## Written instruction:
Transcribe the following entries line for line, without altering anything.

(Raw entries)
——
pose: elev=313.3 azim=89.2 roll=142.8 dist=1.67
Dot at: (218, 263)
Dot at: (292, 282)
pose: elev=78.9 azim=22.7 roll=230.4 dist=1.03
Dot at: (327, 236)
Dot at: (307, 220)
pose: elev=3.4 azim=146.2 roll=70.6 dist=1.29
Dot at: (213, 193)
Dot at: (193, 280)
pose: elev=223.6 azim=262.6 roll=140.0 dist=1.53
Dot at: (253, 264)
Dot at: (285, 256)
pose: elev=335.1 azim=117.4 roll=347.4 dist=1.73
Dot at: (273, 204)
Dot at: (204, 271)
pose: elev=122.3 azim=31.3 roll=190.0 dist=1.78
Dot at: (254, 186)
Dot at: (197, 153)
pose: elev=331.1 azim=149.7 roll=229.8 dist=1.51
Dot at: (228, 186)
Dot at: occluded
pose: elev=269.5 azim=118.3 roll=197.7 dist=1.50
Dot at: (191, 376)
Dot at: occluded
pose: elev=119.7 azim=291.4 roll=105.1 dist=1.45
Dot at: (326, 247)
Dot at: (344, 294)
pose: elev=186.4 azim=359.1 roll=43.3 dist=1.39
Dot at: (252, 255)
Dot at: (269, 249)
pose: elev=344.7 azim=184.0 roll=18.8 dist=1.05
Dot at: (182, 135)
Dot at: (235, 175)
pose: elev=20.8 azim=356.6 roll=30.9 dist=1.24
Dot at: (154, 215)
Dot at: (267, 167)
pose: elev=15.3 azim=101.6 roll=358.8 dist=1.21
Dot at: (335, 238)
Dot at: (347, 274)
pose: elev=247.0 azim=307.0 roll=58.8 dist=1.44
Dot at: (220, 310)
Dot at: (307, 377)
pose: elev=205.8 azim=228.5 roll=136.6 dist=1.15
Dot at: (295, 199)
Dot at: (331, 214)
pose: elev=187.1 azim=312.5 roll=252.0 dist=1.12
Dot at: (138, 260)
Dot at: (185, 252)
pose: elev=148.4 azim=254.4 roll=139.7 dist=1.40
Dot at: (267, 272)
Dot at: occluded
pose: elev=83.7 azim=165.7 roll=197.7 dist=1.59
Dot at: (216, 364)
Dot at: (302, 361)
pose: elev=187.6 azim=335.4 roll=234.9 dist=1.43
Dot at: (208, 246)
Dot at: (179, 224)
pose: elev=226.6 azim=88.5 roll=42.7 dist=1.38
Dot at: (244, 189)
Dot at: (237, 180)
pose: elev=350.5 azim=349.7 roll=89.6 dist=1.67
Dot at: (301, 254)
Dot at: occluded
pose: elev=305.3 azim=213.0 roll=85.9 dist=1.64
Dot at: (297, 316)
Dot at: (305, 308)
——
## Task response:
pose: elev=313.3 azim=89.2 roll=142.8 dist=1.67
Dot at: (218, 263)
Dot at: (292, 282)
pose: elev=78.9 azim=22.7 roll=230.4 dist=1.03
Dot at: (327, 236)
Dot at: (307, 220)
pose: elev=3.4 azim=146.2 roll=70.6 dist=1.29
Dot at: (213, 193)
Dot at: (193, 280)
pose: elev=223.6 azim=262.6 roll=140.0 dist=1.53
Dot at: (253, 264)
Dot at: (285, 256)
pose: elev=335.1 azim=117.4 roll=347.4 dist=1.73
Dot at: (273, 204)
Dot at: (204, 271)
pose: elev=122.3 azim=31.3 roll=190.0 dist=1.78
Dot at: (254, 186)
Dot at: (197, 153)
pose: elev=331.1 azim=149.7 roll=229.8 dist=1.51
Dot at: (228, 186)
Dot at: occluded
pose: elev=269.5 azim=118.3 roll=197.7 dist=1.50
Dot at: (191, 376)
Dot at: occluded
pose: elev=119.7 azim=291.4 roll=105.1 dist=1.45
Dot at: (326, 247)
Dot at: (344, 294)
pose: elev=186.4 azim=359.1 roll=43.3 dist=1.39
Dot at: (252, 255)
Dot at: (269, 249)
pose: elev=344.7 azim=184.0 roll=18.8 dist=1.05
Dot at: (182, 135)
Dot at: (235, 175)
pose: elev=20.8 azim=356.6 roll=30.9 dist=1.24
Dot at: (154, 215)
Dot at: (267, 167)
pose: elev=15.3 azim=101.6 roll=358.8 dist=1.21
Dot at: (335, 238)
Dot at: (347, 274)
pose: elev=247.0 azim=307.0 roll=58.8 dist=1.44
Dot at: (220, 310)
Dot at: (307, 377)
pose: elev=205.8 azim=228.5 roll=136.6 dist=1.15
Dot at: (295, 199)
Dot at: (331, 214)
pose: elev=187.1 azim=312.5 roll=252.0 dist=1.12
Dot at: (138, 260)
Dot at: (185, 252)
pose: elev=148.4 azim=254.4 roll=139.7 dist=1.40
Dot at: (267, 272)
Dot at: occluded
pose: elev=83.7 azim=165.7 roll=197.7 dist=1.59
Dot at: (216, 364)
Dot at: (302, 361)
pose: elev=187.6 azim=335.4 roll=234.9 dist=1.43
Dot at: (208, 246)
Dot at: (179, 224)
pose: elev=226.6 azim=88.5 roll=42.7 dist=1.38
Dot at: (244, 189)
Dot at: (237, 180)
pose: elev=350.5 azim=349.7 roll=89.6 dist=1.67
Dot at: (301, 254)
Dot at: occluded
pose: elev=305.3 azim=213.0 roll=85.9 dist=1.64
Dot at: (297, 316)
Dot at: (305, 308)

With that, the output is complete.